In the end the most pronounced difference I heard with Michael Nyman's 'The heart asks pleasure first' where the fiio makes the music come more alive.

All of this is much less of a difference than I heard with the O2dac-amp, which gave me a real 'wow' effect compared to the ALC892. The Fiio Q1 doesn't do that, but it's an improvement above 'standard' audio, although not by much. The O2 dac-amp is a real winner here, and only slightly more expensive when you build your own. The Q1 however is much smaller, lighter and less finnicky (I had to repair my O2 twice already, that's DIY). And the Q1 is nicer to look at. If you go for sound though, get the O2. It gives the feeling of really being there when listening to the recording. The Q1 really sounds like a recording. That's great for listening on the go or as background music, but when actively listening, the O2 has better sound to my ears.

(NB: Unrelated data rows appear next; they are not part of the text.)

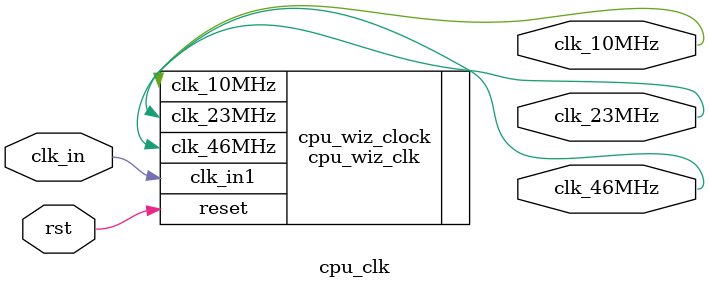
<source format=v>
`timescale 1ns / 1ps


module cpu_clk(
    input rst,
    input clk_in,
    output clk_46MHz,
    output clk_23MHz,
    output clk_10MHz
);
    cpu_wiz_clk cpu_wiz_clock(
        .reset(rst),
        .clk_in1(clk_in),
        .clk_46MHz(clk_46MHz),
        .clk_23MHz(clk_23MHz),
        .clk_10MHz(clk_10MHz)
    );

endmodule

</source>
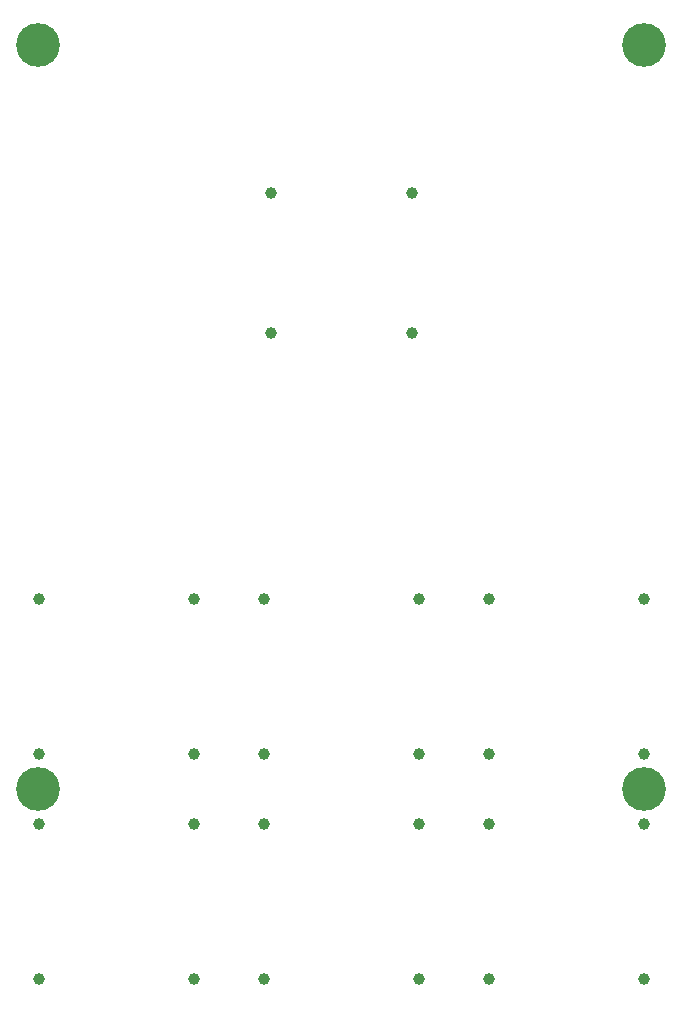
<source format=gts>
%TF.GenerationSoftware,KiCad,Pcbnew,(6.0.4)*%
%TF.CreationDate,2022-08-26T14:02:31+02:00*%
%TF.ProjectId,Little Big Scroll 6 - Front Plate,4c697474-6c65-4204-9269-67205363726f,v1.1*%
%TF.SameCoordinates,Original*%
%TF.FileFunction,Soldermask,Top*%
%TF.FilePolarity,Negative*%
%FSLAX46Y46*%
G04 Gerber Fmt 4.6, Leading zero omitted, Abs format (unit mm)*
G04 Created by KiCad (PCBNEW (6.0.4)) date 2022-08-26 14:02:31*
%MOMM*%
%LPD*%
G01*
G04 APERTURE LIST*
%ADD10C,1.000000*%
%ADD11C,3.700000*%
G04 APERTURE END LIST*
D10*
X84641400Y-109738600D03*
X97798600Y-96581400D03*
X84641400Y-96581400D03*
X97798600Y-109738600D03*
X116848600Y-96581400D03*
X103691400Y-109738600D03*
X103691400Y-96581400D03*
X116848600Y-109738600D03*
X122741400Y-96581400D03*
X135898600Y-109738600D03*
X122741400Y-109738600D03*
X135898600Y-96581400D03*
X84641400Y-115631400D03*
X84641400Y-128788600D03*
X97798600Y-128788600D03*
X97798600Y-115631400D03*
X116848600Y-115631400D03*
X103691400Y-128788600D03*
X103691400Y-115631400D03*
X116848600Y-128788600D03*
X135898600Y-128788600D03*
X135898600Y-115631400D03*
X122741400Y-128788600D03*
X122741400Y-115631400D03*
X104320000Y-74110000D03*
X104320000Y-62210000D03*
X116220000Y-74110000D03*
X116220000Y-62210000D03*
D11*
X84600000Y-112685000D03*
X135940000Y-112685000D03*
X135940000Y-49730000D03*
X84600000Y-49730000D03*
M02*

</source>
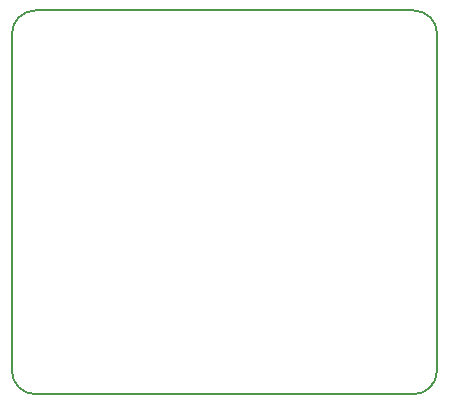
<source format=gbr>
%FSLAX34Y34*%
%MOMM*%
%LNOUTLINE*%
G71*
G01*
%ADD10C,0.200*%
%LPD*%
G54D10*
X40000Y-30000D02*
X360000Y-30000D01*
G54D10*
G75*
G01X40000Y-30000D02*
G03X20000Y-50000I0J-20000D01*
G01*
G54D10*
G75*
G01X380000Y-50000D02*
G03X360000Y-30000I-20000J0D01*
G01*
G54D10*
X20000Y-50000D02*
X20000Y-335000D01*
G54D10*
G75*
G01X20000Y-335000D02*
G03X40000Y-355000I20000J0D01*
G01*
G54D10*
X380000Y-50000D02*
X380000Y-335000D01*
G54D10*
G75*
G01X360000Y-355000D02*
G03X380000Y-335000I0J20000D01*
G01*
G54D10*
X40000Y-355000D02*
X360000Y-355000D01*
M02*

</source>
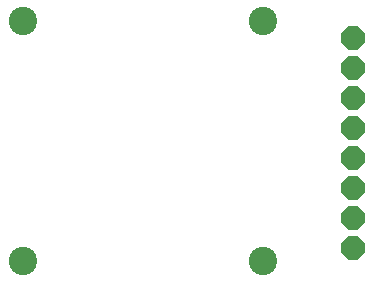
<source format=gbr>
G04 EAGLE Gerber RS-274X export*
G75*
%MOMM*%
%FSLAX34Y34*%
%LPD*%
%INSoldermask Bottom*%
%IPPOS*%
%AMOC8*
5,1,8,0,0,1.08239X$1,22.5*%
G01*
%ADD10C,2.403200*%
%ADD11P,2.144431X8X202.500000*%


D10*
X25400Y228600D03*
X25400Y25400D03*
X228600Y228600D03*
X228600Y25400D03*
D11*
X304800Y36830D03*
X304800Y62230D03*
X304800Y87630D03*
X304800Y113030D03*
X304800Y138430D03*
X304800Y163830D03*
X304800Y189230D03*
X304800Y214630D03*
M02*

</source>
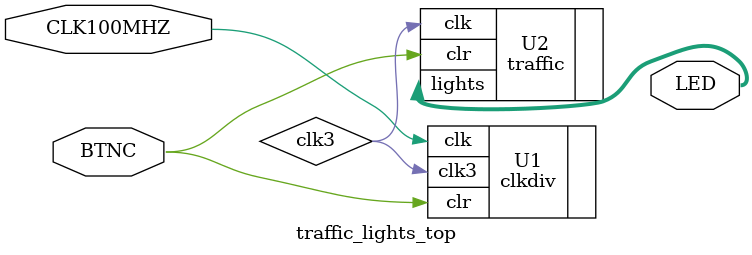
<source format=v>
`timescale 1ns / 1ps


module traffic_lights_top(
input wire CLK100MHZ, BTNC,
output wire [5:0] LED
    );
    wire clk3;
    clkdiv U1 (.clk(CLK100MHZ), .clr(BTNC), .clk3(clk3));
    traffic U2 (.clk(clk3), .clr(BTNC), .lights(LED));
endmodule

</source>
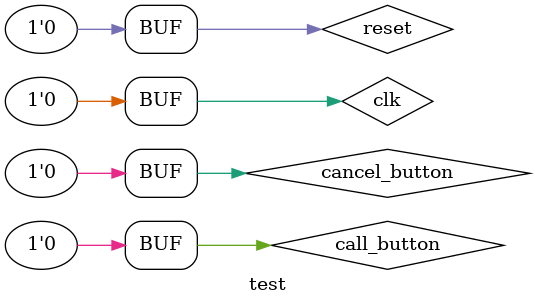
<source format=v>
`timescale 1ns / 1ps


module test;

	// Inputs
	reg clk;
	reg reset;
	reg call_button;
	reg cancel_button;

	// Outputs
	wire light_state;

	// Instantiate the Unit Under Test (UUT)
	fasystem_bh uut (
		.clk(clk), 
		.reset(reset), 
		.call_button(call_button), 
		.cancel_button(cancel_button), 
		.light_state(light_state)
	);

	initial begin
		// Initialize Inputs
		clk = 0;
		reset = 0;
		call_button = 0;
		cancel_button = 0;

		// Wait 100 ns for global reset to finish
		#100;
        
		// Add stimulus here

	end
      
endmodule


</source>
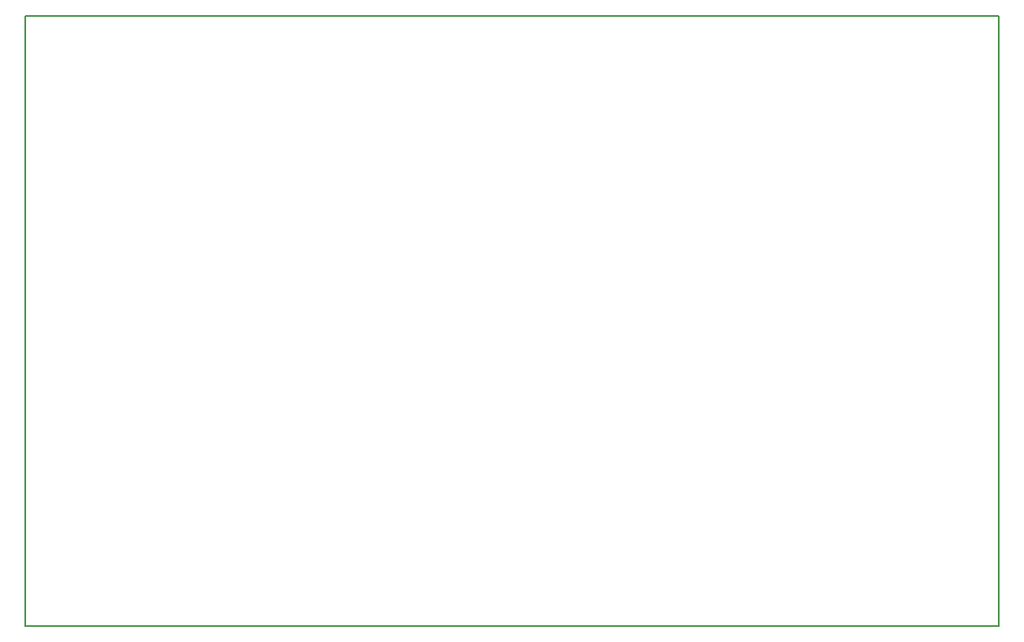
<source format=gbr>
G04 #@! TF.FileFunction,Profile,NP*
%FSLAX46Y46*%
G04 Gerber Fmt 4.6, Leading zero omitted, Abs format (unit mm)*
G04 Created by KiCad (PCBNEW 4.0.7-e2-6376~58~ubuntu14.04.1) date Thu Mar  1 13:22:35 2018*
%MOMM*%
%LPD*%
G01*
G04 APERTURE LIST*
%ADD10C,0.100000*%
%ADD11C,0.150000*%
G04 APERTURE END LIST*
D10*
D11*
X0Y61000000D02*
X0Y61500000D01*
X98000000Y61000000D02*
X98000000Y61500000D01*
X98000000Y0D02*
X98000000Y1000000D01*
X0Y0D02*
X98000000Y0D01*
X0Y2500000D02*
X0Y0D01*
X98000000Y61500000D02*
X0Y61500000D01*
X98000000Y1000000D02*
X98000000Y61000000D01*
X0Y2500000D02*
X0Y61000000D01*
M02*

</source>
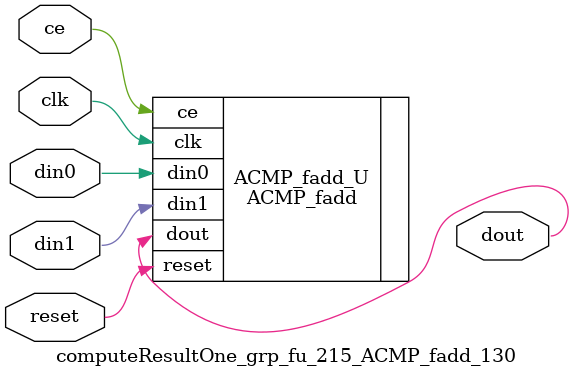
<source format=v>

`timescale 1 ns / 1 ps
module computeResultOne_grp_fu_215_ACMP_fadd_130(
    clk,
    reset,
    ce,
    din0,
    din1,
    dout);

parameter ID = 32'd1;
parameter NUM_STAGE = 32'd1;
parameter din0_WIDTH = 32'd1;
parameter din1_WIDTH = 32'd1;
parameter dout_WIDTH = 32'd1;
input clk;
input reset;
input ce;
input[din0_WIDTH - 1:0] din0;
input[din1_WIDTH - 1:0] din1;
output[dout_WIDTH - 1:0] dout;



ACMP_fadd #(
.ID( ID ),
.NUM_STAGE( 4 ),
.din0_WIDTH( din0_WIDTH ),
.din1_WIDTH( din1_WIDTH ),
.dout_WIDTH( dout_WIDTH ))
ACMP_fadd_U(
    .clk( clk ),
    .reset( reset ),
    .ce( ce ),
    .din0( din0 ),
    .din1( din1 ),
    .dout( dout ));

endmodule

</source>
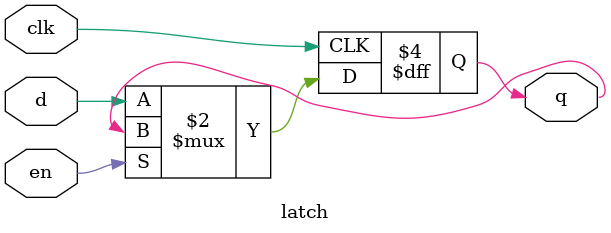
<source format=sv>
module latch ( 
	input clk,
	input en,
	input d,
	output reg q );


always @(posedge clk) begin
	case(en) 
		1'b0:q<= d; 
	endcase 
end
endmodule

</source>
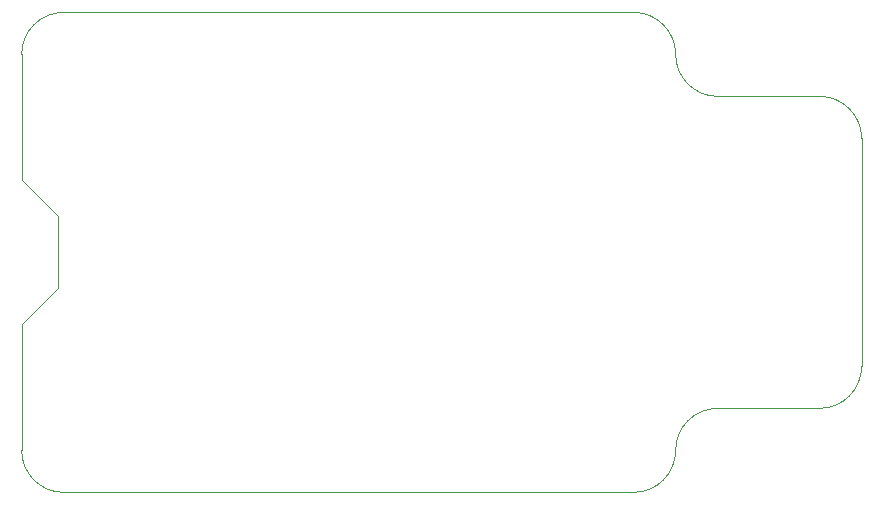
<source format=gm1>
G04 #@! TF.GenerationSoftware,KiCad,Pcbnew,5.1.6-c6e7f7d~87~ubuntu20.04.1*
G04 #@! TF.CreationDate,2020-07-30T22:17:07+05:30*
G04 #@! TF.ProjectId,tiny_blinky,74696e79-5f62-46c6-996e-6b792e6b6963,rev1*
G04 #@! TF.SameCoordinates,Original*
G04 #@! TF.FileFunction,Profile,NP*
%FSLAX46Y46*%
G04 Gerber Fmt 4.6, Leading zero omitted, Abs format (unit mm)*
G04 Created by KiCad (PCBNEW 5.1.6-c6e7f7d~87~ubuntu20.04.1) date 2020-07-30 22:17:07*
%MOMM*%
%LPD*%
G01*
G04 APERTURE LIST*
G04 #@! TA.AperFunction,Profile*
%ADD10C,0.101600*%
G04 #@! TD*
G04 APERTURE END LIST*
D10*
X108204000Y-37592000D02*
X99568000Y-37592000D01*
X108204000Y-64008000D02*
X99568000Y-64008000D01*
X44196000Y-30480000D02*
X92456000Y-30480000D01*
X44196000Y-71120000D02*
X92456000Y-71120000D01*
X111760000Y-41148000D02*
X111760000Y-60452000D01*
X40640000Y-34036000D02*
X40640000Y-44704000D01*
X108204000Y-37592000D02*
G75*
G02*
X111760000Y-41148000I0J-3556000D01*
G01*
X99568000Y-37592000D02*
G75*
G02*
X96012000Y-34036000I0J3556000D01*
G01*
X92456000Y-30480000D02*
G75*
G02*
X96012000Y-34036000I0J-3556000D01*
G01*
X111760000Y-60452000D02*
G75*
G02*
X108204000Y-64008000I-3556000J0D01*
G01*
X96012000Y-67564000D02*
G75*
G02*
X99568000Y-64008000I3556000J0D01*
G01*
X96012000Y-67564000D02*
G75*
G02*
X92456000Y-71120000I-3556000J0D01*
G01*
X40640000Y-34036000D02*
G75*
G02*
X44196000Y-30480000I3556000J0D01*
G01*
X44196000Y-71120000D02*
G75*
G02*
X40640000Y-67564000I0J3556000D01*
G01*
X40640000Y-44704000D02*
X43688000Y-47752000D01*
X43688000Y-47752000D02*
X43688000Y-53848000D01*
X43688000Y-53848000D02*
X40640000Y-56896000D01*
X40640000Y-56896000D02*
X40640000Y-67564000D01*
M02*

</source>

I was unable to find any 'real' measurements on the internet for the Q1 so far (I'm not talking about the data presented by Fiio, nor by any home using using RMAA). I'd be very interested to check whether what I think I'm hearing is backed up by data, or whether I'm simply affected by subjective bias (http://nwavguy.blogspot.nl/2011/03/dac-listening-challenge-results.html). Please let me know.

woensdag 1 oktober 2014

measurements while building the O2 objective headphone amp

While building the (amazing) O2 objective amp and dac I did some measurements before powering up the unit. This is strongly advised by the guides because it allows me to detect problems and mistakes before adding power, thus hopefully preventing costly burnouts or worse, explosions.
Unfortunately most of the measurements I made were way off from the ones listed in the guides. Here is what I measured:
R1&R2 476 instead of 100-220
R5 191k instead of 100k
R15/18/10/11 240 instead of 1
R16/22 1.55k instead of 1.3k
R7/14/3/20 500 instead of 100-300
(all values are in Ohms)

The measurement device I use is a somewhat expensive voltcraft digital multimeter with a high sampling rate. My suspicion is that this specific MultiMeter is outputting amps while measuring ohms without allowing the amps to drain out before doing another sample. That could result in a higher ohms measurement due to capacitance in the circuit. Unfortunately I did not have a different (digital) MM available to do any measurements with. After checking and triplechecking the placement of the components and the soldering joints I decided to try the unit.
And it works beautifully!

I compared it to all the amplifiers and dacs I have and for its cheap price it could only be matched by equipment 4 times its price or above. I find that to be very good value for money.

I hope this post helps if ever you build your own O2.